TelME: Teacher-leading Multimodal Fusion Network for Emotion Recognition in Conversation
Yun, Taeyang, Lim, Hyunkuk, Lee, Jeonghwan, Song, Min
Emotion Recognition in Conversation (ERC) plays a crucial role in enabling dialogue systems to effectively respond to user requests. The emotions in a conversation can be identified by the representations from various modalities, such as audio, visual, and text. However, due to the weak contribution of non-verbal modalities to recognize emotions, multimodal ERC has always been considered a challenging task. In this paper, we propose Teacher-leading Multimodal fusion network for ERC (TelME). TelME incorporates cross-modal knowledge distillation to transfer information from a language model acting as the teacher to the non-verbal students, thereby optimizing the efficacy of the weak modalities. We then combine multimodal features using a shifting fusion approach in which student networks support the teacher. TelME achieves state-of-the-art performance in MELD, a multi-speaker conversation dataset for ERC. Finally, we demonstrate the effectiveness of our components through additional experiments.

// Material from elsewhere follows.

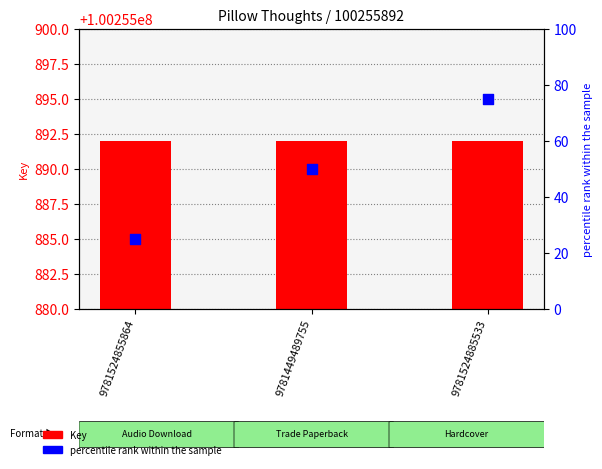

What are all the series names shown in the legend?

Key, percentile rank within the sample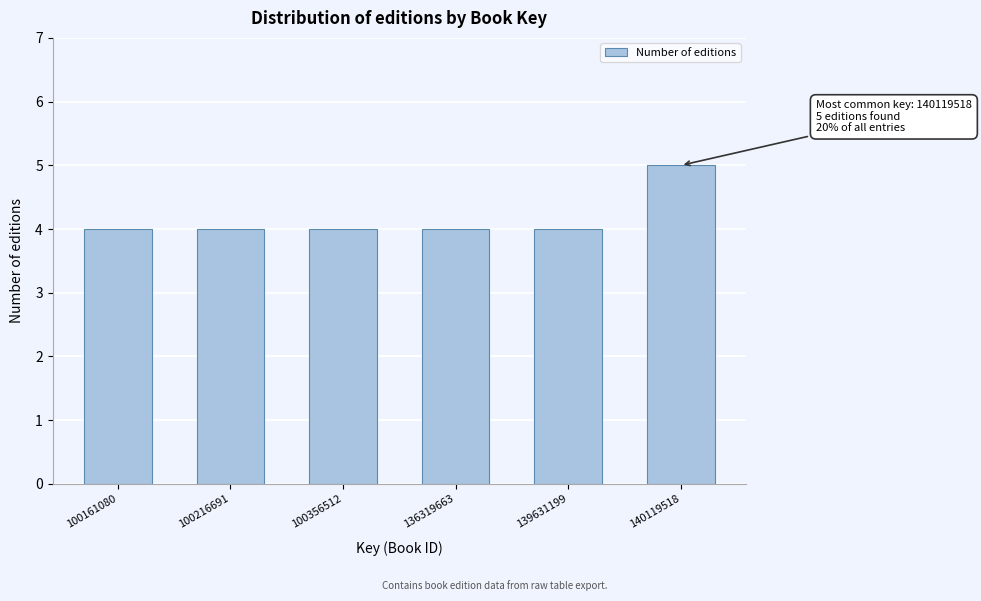

Reading left to right, what are all the values shown in this chart?

4	4	4	4	4	5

Topic Segmentation Model Focusing on Local Context
Lee, Jeonghwan, Han, Jiyeong, Baek, Sunghoon, Song, Min
Topic segmentation is important in understanding scientific documents since it can not only provide better readability but also facilitate downstream tasks such as information retrieval and question answering by creating appropriate sections or paragraphs. In the topic segmentation task, topic coherence is critical in predicting segmentation boundaries. Most of the existing models have tried to exploit as many contexts as possible to extract useful topic-related information. However, additional context does not always bring promising results, because the local context between sentences becomes incoherent despite more sentences being supplemented. To alleviate this issue, we propose siamese sentence embedding layers which process two input sentences independently to get appropriate amount of information without being hampered by excessive information. Also, we adopt multi-task learning techniques including Same Topic Prediction (STP), Topic Classification (TC) and Next Sentence Prediction (NSP). When these three classification layers are combined in a multi-task manner, they can make up for each other's limitations, improving performance in all three tasks. We experiment different combinations of the three layers and report how each layer affects other layers in the same combination as well as the overall segmentation performance. The model we proposed achieves the state-of-the-art result in the WikiSection dataset.